Export ban means Chinese firms will have to build plants in Zimbabwe to process lithium
- Harare has barred exports of the metal – used in electric-vehicle batteries – in its raw form as part of efforts to have it processed locally
- Observer says facilities will cost hundreds of millions of dollars and it could take two to three years before they can get up and running
Companies must either set up local processing plants or provide proof of exceptional circumstances – and receive written permission from the government – before lithium can leave the country.
Zimbabwe is estimated to have the largest unexploited reserve of lithium in Africa and is the sixth-largest producer in the world. It imposed the export ban last week, as part of efforts to have lithium – the key raw material in electric-vehicle batteries – processed locally.
The government also wants to stop artisanal miners who reportedly dig up and take the mineral across borders. Harare says it has lost US$1.8 billion in mineral revenues due to smuggling, artisanal mining and externalisation to South Africa and the United Arab Emirates.
Chris Berry, president of commodities advisory firm House Mountain Partners in New York, said the export ban was a textbook example of resource nationalism.

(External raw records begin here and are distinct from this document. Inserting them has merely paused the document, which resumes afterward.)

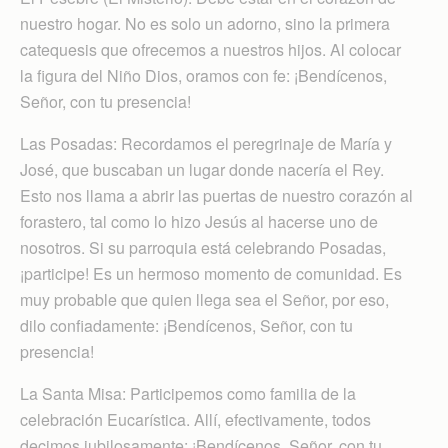
nuestro hogar. No es solo un adorno, sino la primera
catequesis que ofrecemos a nuestros hijos. Al colocar
la figura del Niño Dios, oramos con fe: ¡Bendícenos,
Señor, con tu presencia!
Las Posadas: Recordamos el peregrinaje de María y
José, que buscaban un lugar donde nacería el Rey.
Esto nos llama a abrir las puertas de nuestro corazón al
forastero, tal como lo hizo Jesús al hacerse uno de
nosotros. Si su parroquia está celebrando Posadas,
¡participe! Es un hermoso momento de comunidad. Es
muy probable que quien llega sea el Señor, por eso,
dilo confiadamente: ¡Bendícenos, Señor, con tu
presencia!
La Santa Misa: Participemos como familia de la
celebración Eucarística. Allí, efectivamente, todos
decimos jubilosamente: ¡Bendícenos, Señor, con tu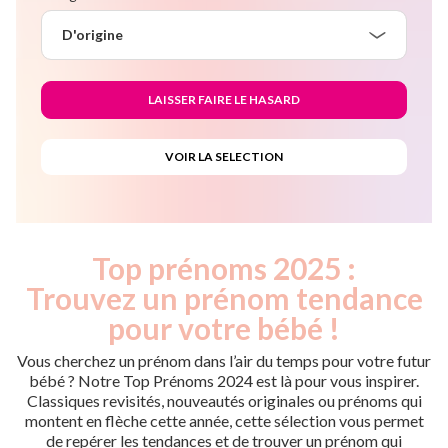
D'origine
Top prénoms 2025 :
Trouvez un prénom tendance
pour votre bébé !
Vous cherchez un prénom dans l’air du temps pour votre futur
bébé ? Notre Top Prénoms 2024 est là pour vous inspirer.
Classiques revisités, nouveautés originales ou prénoms qui
montent en flèche cette année, cette sélection vous permet
de repérer les tendances et de trouver un prénom qui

“We saw the same example with Indonesia with nickel and Chile even tried to build a deeper lithium supply chain several years ago, though those circumstances were different and the country didn’t attempt to ban lithium exports, but instead levied huge royalties on lithium producers in the country,” Berry said.
Chinese firms that had made recent lithium investments in Zimbabwe would need to build processing facilities there at a cost of hundreds of millions of dollars so they can export higher value lithium chemicals, he said.